Israel must show that it has a political plan to follow its military achievements.
No previous example is exactly like Israel’s operation today in terms of the number of Hamas combatants embedded in populated urban areas, the tactics Hamas uses, or the vast bunker and tunnel complexes at its disposal. But a few battles are comparable. In the 2016–17 Battle of Mosul, more than 10,000 civilians died in a campaign by U.S. and Iraqi forces to liberate the city from around 4,000 Islamic State fighters, a civilian-to-combatant death ratio of roughly 2.5 to 1. In the 1945 Battle of Manila, the U.S. military operation led to the death of 100,000 civilians to rout 17,000 Japanese defenders, for a ratio of nearly 6 to 1. Figures are less reliable in other battles, such as the 1950 Second Battle of Seoul, urban fighting during the 1999–2009 Second Chechen War, or Russia’s more recent attack of Mariupol. But the civilian-to-combatant death ratio for Israel’s operation in Gaza today, typically estimated between 1 to 1 and 3 to 1, is at the lower end of the historical range.

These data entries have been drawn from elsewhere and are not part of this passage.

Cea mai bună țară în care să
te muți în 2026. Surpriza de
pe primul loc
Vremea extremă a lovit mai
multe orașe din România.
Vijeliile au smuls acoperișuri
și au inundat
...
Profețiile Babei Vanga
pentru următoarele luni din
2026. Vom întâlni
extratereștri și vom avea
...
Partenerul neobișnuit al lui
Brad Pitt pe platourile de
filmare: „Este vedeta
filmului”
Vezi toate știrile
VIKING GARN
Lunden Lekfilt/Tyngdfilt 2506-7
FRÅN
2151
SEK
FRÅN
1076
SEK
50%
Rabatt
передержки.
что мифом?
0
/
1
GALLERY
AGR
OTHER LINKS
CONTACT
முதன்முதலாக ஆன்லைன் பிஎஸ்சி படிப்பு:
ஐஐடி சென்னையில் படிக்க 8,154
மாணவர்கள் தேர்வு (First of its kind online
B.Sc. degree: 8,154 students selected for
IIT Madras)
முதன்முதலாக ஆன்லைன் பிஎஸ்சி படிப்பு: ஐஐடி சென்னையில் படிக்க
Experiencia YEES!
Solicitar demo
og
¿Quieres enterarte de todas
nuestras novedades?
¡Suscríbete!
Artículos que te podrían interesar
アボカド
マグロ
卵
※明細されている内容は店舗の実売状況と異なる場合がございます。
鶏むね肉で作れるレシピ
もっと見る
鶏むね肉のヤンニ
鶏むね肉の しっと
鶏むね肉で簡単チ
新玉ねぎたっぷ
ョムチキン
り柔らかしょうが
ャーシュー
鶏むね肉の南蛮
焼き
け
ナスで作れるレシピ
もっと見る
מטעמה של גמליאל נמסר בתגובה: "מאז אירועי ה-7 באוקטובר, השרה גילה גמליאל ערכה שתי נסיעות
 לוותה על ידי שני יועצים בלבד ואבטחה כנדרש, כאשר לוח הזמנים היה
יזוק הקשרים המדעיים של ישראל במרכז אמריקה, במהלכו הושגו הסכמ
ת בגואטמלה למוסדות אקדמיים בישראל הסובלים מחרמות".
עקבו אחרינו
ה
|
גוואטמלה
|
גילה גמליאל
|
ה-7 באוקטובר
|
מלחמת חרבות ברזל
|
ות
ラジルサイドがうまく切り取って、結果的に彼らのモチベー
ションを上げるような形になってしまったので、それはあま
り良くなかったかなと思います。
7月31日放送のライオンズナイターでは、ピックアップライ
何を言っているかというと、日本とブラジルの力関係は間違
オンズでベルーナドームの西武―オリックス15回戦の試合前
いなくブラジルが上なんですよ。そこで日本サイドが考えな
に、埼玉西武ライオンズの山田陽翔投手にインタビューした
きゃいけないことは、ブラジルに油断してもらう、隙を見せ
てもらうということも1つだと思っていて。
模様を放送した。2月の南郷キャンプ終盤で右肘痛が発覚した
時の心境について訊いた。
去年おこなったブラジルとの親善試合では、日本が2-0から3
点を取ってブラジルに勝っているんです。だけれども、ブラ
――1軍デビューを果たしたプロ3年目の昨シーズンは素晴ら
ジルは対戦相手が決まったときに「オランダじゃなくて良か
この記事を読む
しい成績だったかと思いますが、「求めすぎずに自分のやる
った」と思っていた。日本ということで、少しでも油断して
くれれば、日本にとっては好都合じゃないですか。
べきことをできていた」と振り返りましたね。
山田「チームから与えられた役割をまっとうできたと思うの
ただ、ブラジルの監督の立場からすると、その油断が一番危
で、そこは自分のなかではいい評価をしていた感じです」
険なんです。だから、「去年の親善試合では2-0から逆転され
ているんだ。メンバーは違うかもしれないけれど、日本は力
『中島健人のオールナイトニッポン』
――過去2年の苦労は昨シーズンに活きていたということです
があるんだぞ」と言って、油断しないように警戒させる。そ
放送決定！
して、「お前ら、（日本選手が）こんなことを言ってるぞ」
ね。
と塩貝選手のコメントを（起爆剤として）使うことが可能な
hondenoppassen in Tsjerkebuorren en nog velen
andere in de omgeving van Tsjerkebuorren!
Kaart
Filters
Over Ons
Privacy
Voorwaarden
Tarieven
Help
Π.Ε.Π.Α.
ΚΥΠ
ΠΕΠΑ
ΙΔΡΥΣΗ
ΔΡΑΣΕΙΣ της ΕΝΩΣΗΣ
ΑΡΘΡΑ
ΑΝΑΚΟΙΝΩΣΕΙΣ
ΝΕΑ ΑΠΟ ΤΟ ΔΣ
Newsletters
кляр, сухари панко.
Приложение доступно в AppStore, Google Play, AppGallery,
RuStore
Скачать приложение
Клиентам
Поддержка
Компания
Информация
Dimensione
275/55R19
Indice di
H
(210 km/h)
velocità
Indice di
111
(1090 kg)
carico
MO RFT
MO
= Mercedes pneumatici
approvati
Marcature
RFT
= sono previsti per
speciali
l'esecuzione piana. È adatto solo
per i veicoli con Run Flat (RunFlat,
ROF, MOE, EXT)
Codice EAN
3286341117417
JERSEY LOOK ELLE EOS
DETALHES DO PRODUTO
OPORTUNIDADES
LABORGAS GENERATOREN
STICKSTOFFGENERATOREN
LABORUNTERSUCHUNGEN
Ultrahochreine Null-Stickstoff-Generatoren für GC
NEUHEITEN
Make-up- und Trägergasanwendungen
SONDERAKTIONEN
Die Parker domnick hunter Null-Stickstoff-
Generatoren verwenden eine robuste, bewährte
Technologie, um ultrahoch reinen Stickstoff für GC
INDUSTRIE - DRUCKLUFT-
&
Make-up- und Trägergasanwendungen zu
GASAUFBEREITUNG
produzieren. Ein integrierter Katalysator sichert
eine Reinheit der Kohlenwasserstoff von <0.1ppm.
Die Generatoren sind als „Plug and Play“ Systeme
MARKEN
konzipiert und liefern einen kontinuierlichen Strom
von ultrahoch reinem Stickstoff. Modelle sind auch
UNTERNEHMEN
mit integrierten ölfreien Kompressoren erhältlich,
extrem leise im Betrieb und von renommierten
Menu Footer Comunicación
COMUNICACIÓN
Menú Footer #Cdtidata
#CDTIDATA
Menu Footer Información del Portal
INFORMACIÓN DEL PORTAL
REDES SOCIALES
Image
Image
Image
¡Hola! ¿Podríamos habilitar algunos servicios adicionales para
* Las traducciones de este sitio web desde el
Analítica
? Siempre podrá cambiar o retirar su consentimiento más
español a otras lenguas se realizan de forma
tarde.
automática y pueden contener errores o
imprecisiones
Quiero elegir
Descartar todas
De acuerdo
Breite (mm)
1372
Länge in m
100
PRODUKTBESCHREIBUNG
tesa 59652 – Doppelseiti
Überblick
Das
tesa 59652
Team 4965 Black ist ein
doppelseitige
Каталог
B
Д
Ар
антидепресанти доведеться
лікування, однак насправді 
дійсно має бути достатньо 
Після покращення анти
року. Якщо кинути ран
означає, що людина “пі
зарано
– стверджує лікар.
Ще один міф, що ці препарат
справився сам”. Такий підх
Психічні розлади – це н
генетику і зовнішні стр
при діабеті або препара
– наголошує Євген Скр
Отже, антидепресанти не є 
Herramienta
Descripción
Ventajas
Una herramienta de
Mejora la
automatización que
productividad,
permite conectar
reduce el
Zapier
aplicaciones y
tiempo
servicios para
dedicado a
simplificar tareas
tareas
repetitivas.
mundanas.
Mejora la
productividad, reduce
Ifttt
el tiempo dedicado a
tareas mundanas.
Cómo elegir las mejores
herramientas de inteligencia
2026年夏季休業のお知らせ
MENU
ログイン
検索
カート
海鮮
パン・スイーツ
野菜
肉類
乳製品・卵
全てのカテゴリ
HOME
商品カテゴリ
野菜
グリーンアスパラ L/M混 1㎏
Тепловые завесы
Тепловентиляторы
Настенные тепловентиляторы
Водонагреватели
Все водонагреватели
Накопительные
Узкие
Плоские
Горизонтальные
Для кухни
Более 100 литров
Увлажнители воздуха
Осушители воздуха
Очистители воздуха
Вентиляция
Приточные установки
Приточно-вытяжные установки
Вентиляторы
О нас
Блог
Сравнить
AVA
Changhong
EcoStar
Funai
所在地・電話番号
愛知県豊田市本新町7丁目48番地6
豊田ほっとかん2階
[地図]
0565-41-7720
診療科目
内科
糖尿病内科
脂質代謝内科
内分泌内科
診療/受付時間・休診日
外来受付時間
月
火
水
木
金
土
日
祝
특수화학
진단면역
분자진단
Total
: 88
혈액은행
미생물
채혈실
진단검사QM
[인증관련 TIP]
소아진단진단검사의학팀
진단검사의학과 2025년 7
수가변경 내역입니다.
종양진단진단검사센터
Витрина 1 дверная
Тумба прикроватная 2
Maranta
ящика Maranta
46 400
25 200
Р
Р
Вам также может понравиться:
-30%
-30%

Neutralizing Hamas and securing a new governing authority in Gaza may be Israel’s best chance at recovering its damaged global reputation. Israel must now show it has a plan to reach that outcome. Wars have been lost when the governments that enter a conflict, their populations, and their allies do not understand the strategy, tactics, and timelines for achieving their goals. Sun Tzu’s maxim still applies: “Strategy without tactics is the slowest route to victory, while tactics without strategy is the noise before defeat.” Today, the world mostly sees Israel’s tactics, reported through the lens of civilian casualties. But to win, Israel needs to emphasize its strategy. It must consolidate the gains it has made against Hamas by pushing forward a political solution. If Israel cannot fully remove Hamas from power, demilitarize the strip, and back a new authority in Gaza, then Hamas will likely reconstitute itself and fight another day. That result would be no victory for Israel or for the region. Israel must therefore take advantage of the present moment, when it has the upper hand and Hamas is on the run.